- Sheps at UNC-Chapel Hill c. 1968
- Born: 20 May 1913 Winnipeg, Manitoba, Canada
- Died: 13 January 1973 (aged 59) Durham, North Carolina, U.S.
- Education: University of Manitoba (MD), UNC Chapel Hill (MPH)
- Spouse: Cecil George Sheps (m. 1937)
- Scientific career
- Fields: Medicine, Biostatistics, Epidemiology, Demography
- Workplaces: Simmons College, Harvard Medical School, University of Pittsburgh, Columbia University, UNC Chapel Hill

= Mindel C. Sheps =

Canadian physician, biostatistician, and demographer (1913–1973)

Mindel Cherniack Sheps (May 20, 1913 – January 13, 1973) was a Canadian physician, biostatistician and demographer. She held academic appointments at Harvard Medical School, University of Pittsburgh, Columbia University and UNC Chapel Hill, where she was Professor of Biostatistics.

== Biography ==
Sheps was born in Winnipeg, Manitoba in 1913. Her parents, Joseph and Fanya (Golden) Cherniack, were immigrants from southern Russia, and her brother, Saul Cherniack, became minister of finance in the Manitoba provincial government in the early 1970s. She married Cecil George Sheps in 1937.

After obtaining her medical degree at the University of Manitoba in 1936, she went into general practice from 1939 to 1944 and ran successfully for the Winnipeg School Board in 1942. From 1944 to 1946, she was secretary to the health services planning commission of the government of Saskatchewan. In that position, Sheps was a key contributor to the Sigerist Report, which led to Saskatchewan enacting the first government hospital insurance plan in North America in 1945.

Later on, after moving to Chapel Hill, North Carolina, she began to study biostatistics and held faculty positions at several universities before returning to UNC-Chapelel Hill in 1968, where she remained until she died in 1973. In addition to her academic career, she served as an adviser to the Government of India through the Ford Foundation and held an advisory role at World Health Organization.

The Mindel C. Sheps Award, a collaborative project of the Population Association of America (PAA) and the University of North Carolina School of Public Health, is awarded every two years to honor exceptional achievements in mathematical demography or demographic methodology to candidates who demonstrate exemplary professional ethics and standards.

== Research ==
Sheps' work has had a significant influence on several academic fields.
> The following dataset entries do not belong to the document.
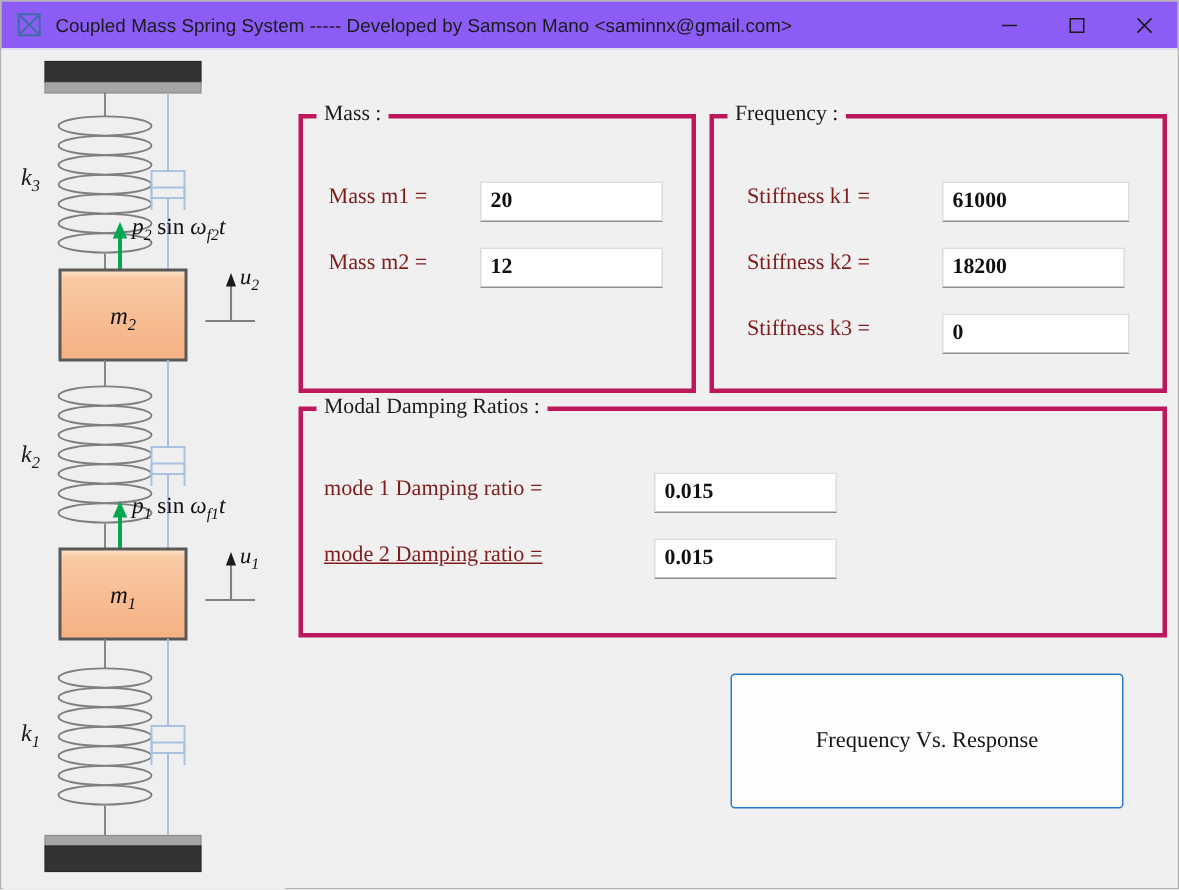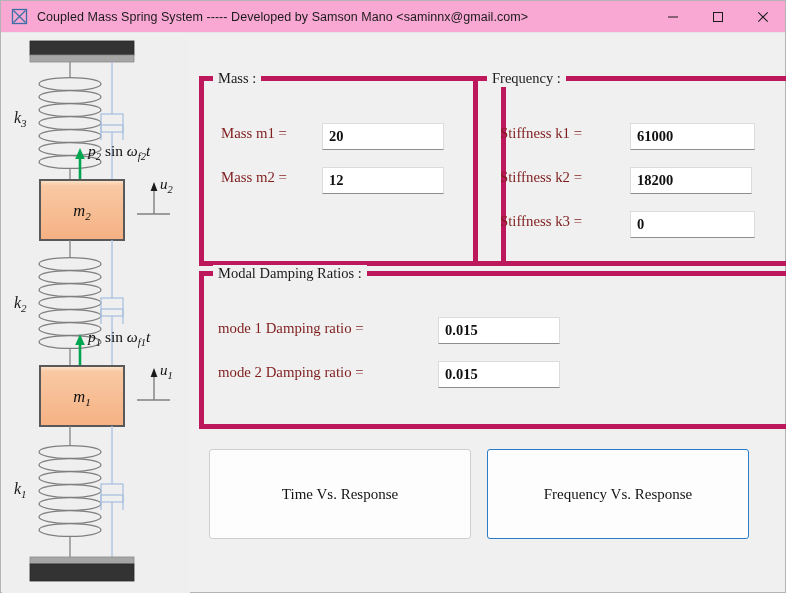--- a/index.html
+++ b/index.html
@@ -29,7 +29,7 @@
   .titlebar {
     height: 31px;
     min-height: 31px;
-    background: #f9a8d4;
+    background: #8b5cf6;
     border-bottom: 1px solid #e2e6ea;
     display: flex;
     align-items: center;

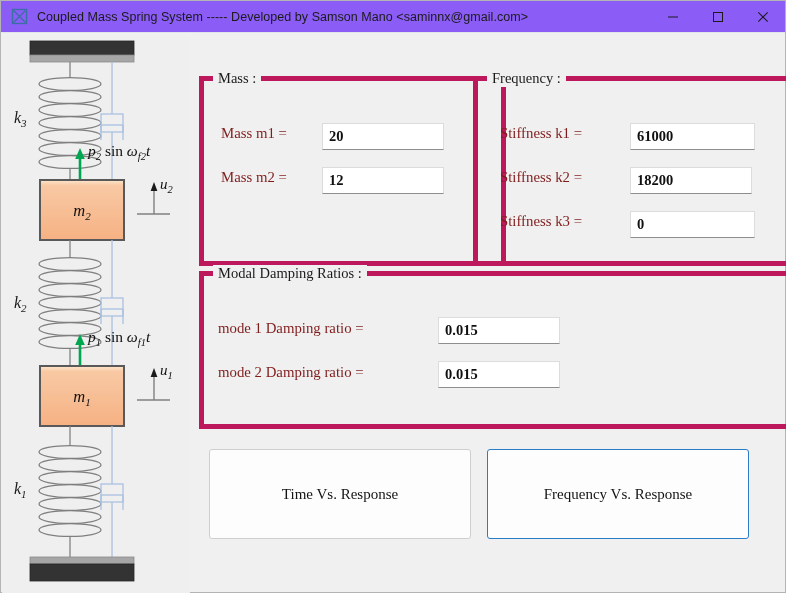--- a/index.html
+++ b/index.html
@@ -87,9 +87,8 @@
   
   .groupbox {
     position: absolute;
-    border: 5px solid #be185d;
+    border: 3px solid #be185d;
     background: transparent;
-    padding-left: 38px;
   }
   .gb-label {
     position: absolute;

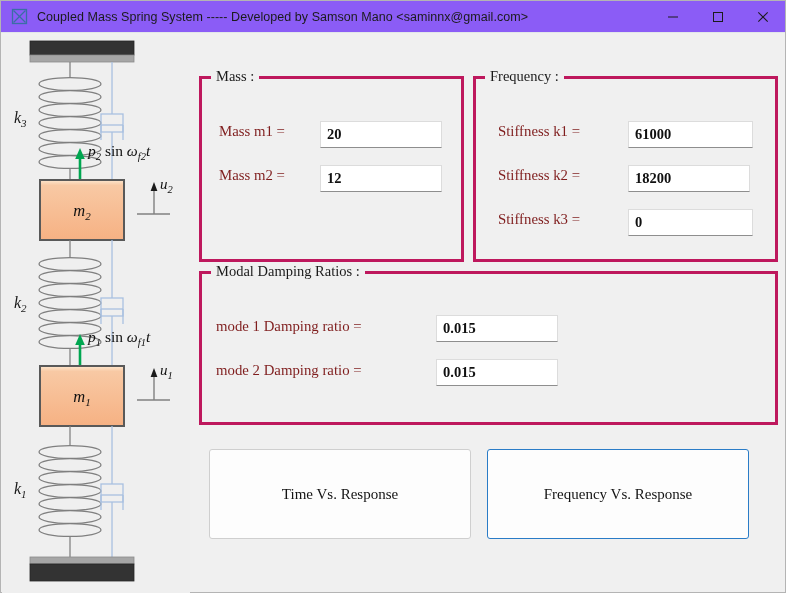--- a/index.html
+++ b/index.html
@@ -351,7 +351,7 @@
       <div class="textbox" style="position:absolute; left:234px; top:41px; width:122px;" placeholder="">0.015</div>
 
       <div class="field-row" style="left:14px; top:88px;">
-        <span class="field-label" style="width:200px;">mode 2 Damping ratio =</span>
+        <span class="field-label" style="width:200px;text-decoration:underline;">mode 2 Damping ratio =</span>
       </div>
       <div class="textbox" style="position:absolute; left:234px; top:85px; width:122px;" placeholder="">0.015</div>
     </div>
In epidemiology and biostatistics, Sheps' 1958 paper "Shall we count the living or the dead" contains one of the earliest discussions of challenges that arise from the asymmetry of the relative risk, a phenomenon that may make the effect estimate sensitive to whether it is based on the probability of the outcome, or the probability of not having the outcome.
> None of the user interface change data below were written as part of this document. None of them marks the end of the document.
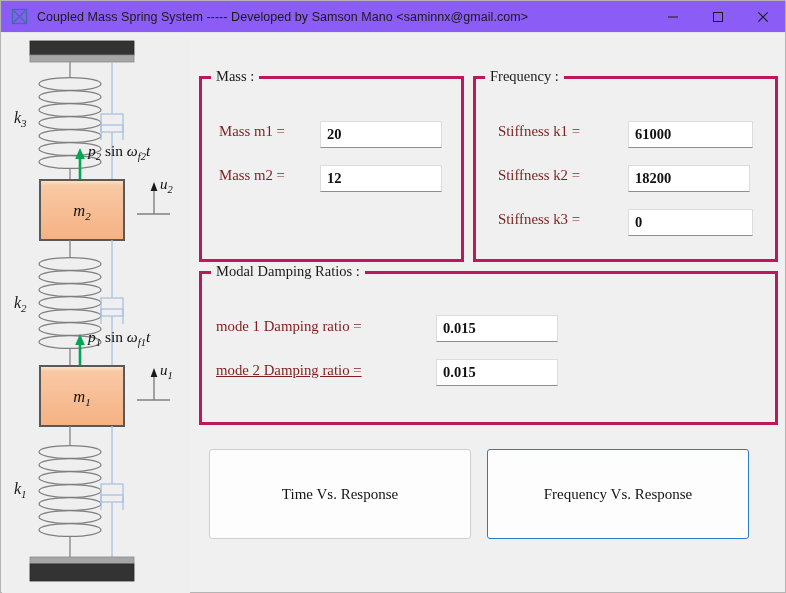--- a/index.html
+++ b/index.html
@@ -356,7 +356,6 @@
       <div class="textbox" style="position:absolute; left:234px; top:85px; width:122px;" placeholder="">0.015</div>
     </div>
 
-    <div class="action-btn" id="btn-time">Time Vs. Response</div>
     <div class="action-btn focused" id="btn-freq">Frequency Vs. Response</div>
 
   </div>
She devoted the last ten years of her life primarily to demography, a field in which she was largely self-taught. Her work in demography was among the first to study the determinants of variation in family formation. The Mindel C. Sheps award in mathematical demography is named in her honor.

== Selected publications ==
- Sheps, M.C. (1958): "Shall we count the living or the dead?". New England Journal of Medicine 259:1210-1214.
- Sheps, M.C., and Menken, J. A. "Mathematical Models of Conception and Birth". Chicago: University of Chicago Press, 1973.